Joe is fueled by a rage he can neither articulate nor comprehend, and the extraordinary Seth Numrich makes that central to his knockout performance. Numrich is especially effective in clearly charting the stages of Joe’s transformation, beginning with a buoyant boyishness that eventually vanishes into a frighteningly empty, almost vicious manhood. An actor I have repeatedly admired for his emotional transparency and depth, Numrich is achingly vulnerable in a scene, shared with Danny Burstein’s eloquent, deeply felt Tokio, in which Joe realizes that he has won his shot at the championship by killing his opponent with a knockout punch.

Space limitations forbid me saluting all the fine turns in the company.

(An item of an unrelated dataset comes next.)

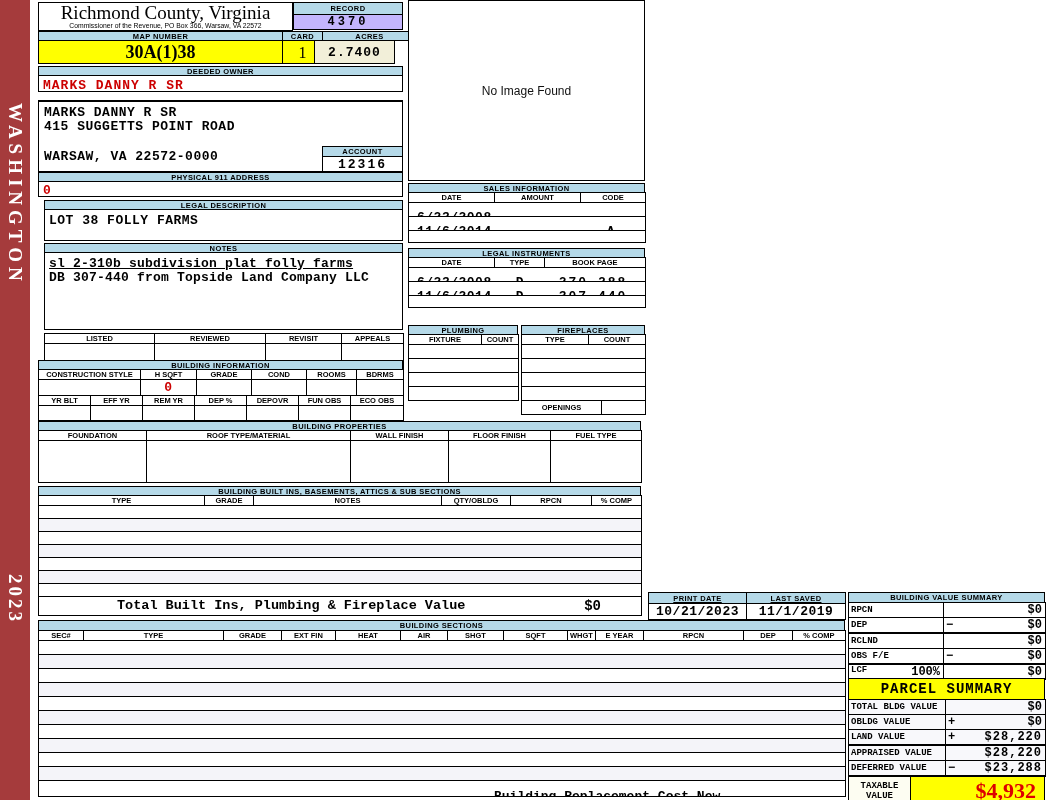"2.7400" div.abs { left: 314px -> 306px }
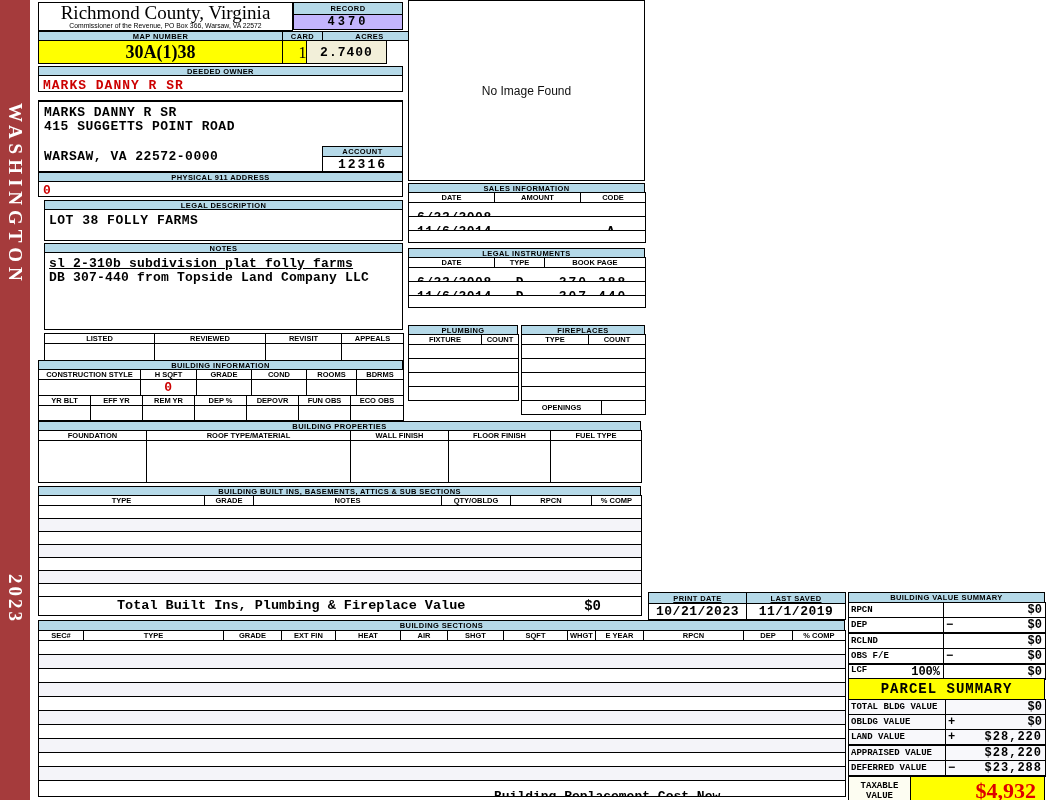"sl 2-310b subdivision plat folly" div.abs { text-decoration: underline -> none }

At the top of the heap is Tony Shalhoub’s decent, courtly, and finally devastated Mr. Bonaparte. Yvonne Strahovski shines as the sullen Lorna, holding her own in a man’s world with engaging feistiness and heartbreaking in her inability to take the chance of being with the man she loves. Danny Mastrogiorgio gets Moody’s self-doubt and sweaty hunger for success exactly right, while Anthony Crivello makes a welcome return to the New York stage as Fuseli, scarily psychopathic and shot through with latent erotic desire.

Michael Yeargan’s looming tenement cityscape changes locations adeptly, sequences that Sher stages with character detail, economy, and rhythm. Costumer Catherine Zuber’s gamy gym gear and muted tailored duds and Donald Holder’s noir lighting complete the vivid period atmosphere.

One of the biggest challenges of Odets is his language, a cockeyed street poetry that can sound corny in the wrong hands. Sher’s company handles it expertly, so naturally that it feels inevitable yet deliciously pungent. Lincoln Center Theater has given us a formidable account of an American classic.